Holmium phosphate
- Names: Other names Holmium orthophosphate

Identifiers
- CAS Number: anhydrous: 14298-39-6; dihydrate: 16827-78-4;
- CompTox Dashboard (EPA): DTXSID20162270 ;

Properties
- Chemical formula: HoPO_{4}
- Molar mass: 259.90 g/mol
- Appearance: Solid
- Solubility in water: Very slightly soluble in water

Structure
- Crystal structure: Tetragonal, xenotime type
- Space group: I4_{1}/amd, No. 141

= Holmium phosphate =

Holmium phosphate is an inorganic compound of holmium and phosphate with the chemical formula HoPO_{4}. Hydrated forms are also known.

== Preparation ==
Hydrated holmium phosphate can be prepared by precipitation from aqueous solutions containing Ho^{3+} and phosphate ions. A dihydrate has been obtained by reaction of holmium(III) nitrate with dilute phosphoric acid.

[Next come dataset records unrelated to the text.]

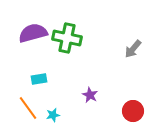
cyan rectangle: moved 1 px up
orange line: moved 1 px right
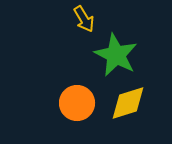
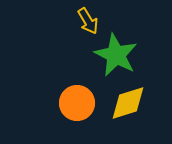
yellow arrow: moved 4 px right, 2 px down
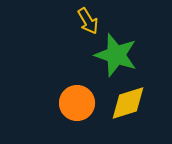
green star: rotated 9 degrees counterclockwise
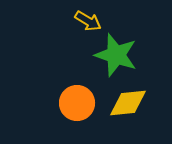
yellow arrow: rotated 28 degrees counterclockwise
yellow diamond: rotated 12 degrees clockwise
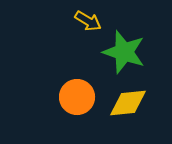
green star: moved 8 px right, 3 px up
orange circle: moved 6 px up
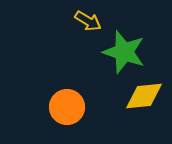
orange circle: moved 10 px left, 10 px down
yellow diamond: moved 16 px right, 7 px up
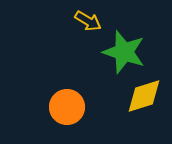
yellow diamond: rotated 12 degrees counterclockwise
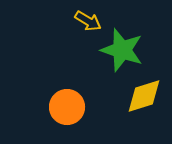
green star: moved 2 px left, 2 px up
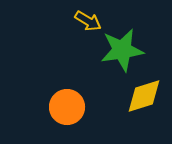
green star: rotated 27 degrees counterclockwise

Anhydrous HoPO_{4} single crystals can be grown from a PbO–P_{2}O_{5} flux using holmium(III) oxide and ammonium dihydrogen phosphate.

== Structure and properties ==
Anhydrous holmium phosphate crystallizes in the tetragonal crystal system with the xenotime structure, which is isostructural with zircon. It belongs to space group I4_{1}/amd (No. 141).

Its structure consists of isolated PO_{4} tetrahedra and eight-coordinate Ho^{3+} ions. Alternating HoO_{8} and PO_{4} polyhedra form chains parallel to the crystallographic c axis.

Hydrated holmium phosphate has also been reported in an orthorhombic form. Early powder-diffraction work assigned this hydrated phase to space group P222, with eight formula units per unit cell. Other work on hydrated rare-earth orthophosphates found HoPO_{4} hydrates to be closely related to tetragonal xenotime-type structures, with water occupying interstitial positions.

== Magnetic properties ==
HoPO_{4} is strongly magnetically anisotropic at low temperature. Magnetic susceptibility and heat-capacity measurements show an antiferromagnetic transition at approximately 1.39 K.

The magnetic behaviour is approximately Ising-like, with the easy axis along the tetragonal c direction. The ordered state has been described as a simple two-sublattice antiferromagnetic structure.

Crystal-field spectroscopy and magnetic-susceptibility measurements have also been used to determine the low-lying Ho^{3+} crystal-field levels in HoPO_{4}.

== High-pressure behaviour ==
Single-crystal X-ray diffraction and first-principles calculations show that xenotime-type HoPO_{4} remains mechanically stable over a substantial pressure range. Under compression, its elastic anisotropy increases and the material is more resistant to volume compression than to shear deformation.

== Reactions ==
At high temperature, HoPO_{4} reacts with sodium molybdate to form the mixed phosphate molybdate Na_{2}Ho(MoO_{4})(PO_{4}).

The resulting Na_{2}Ho(MoO_{4})(PO_{4}) is orthorhombic and belongs to a family of layered rare-earth phosphate molybdates.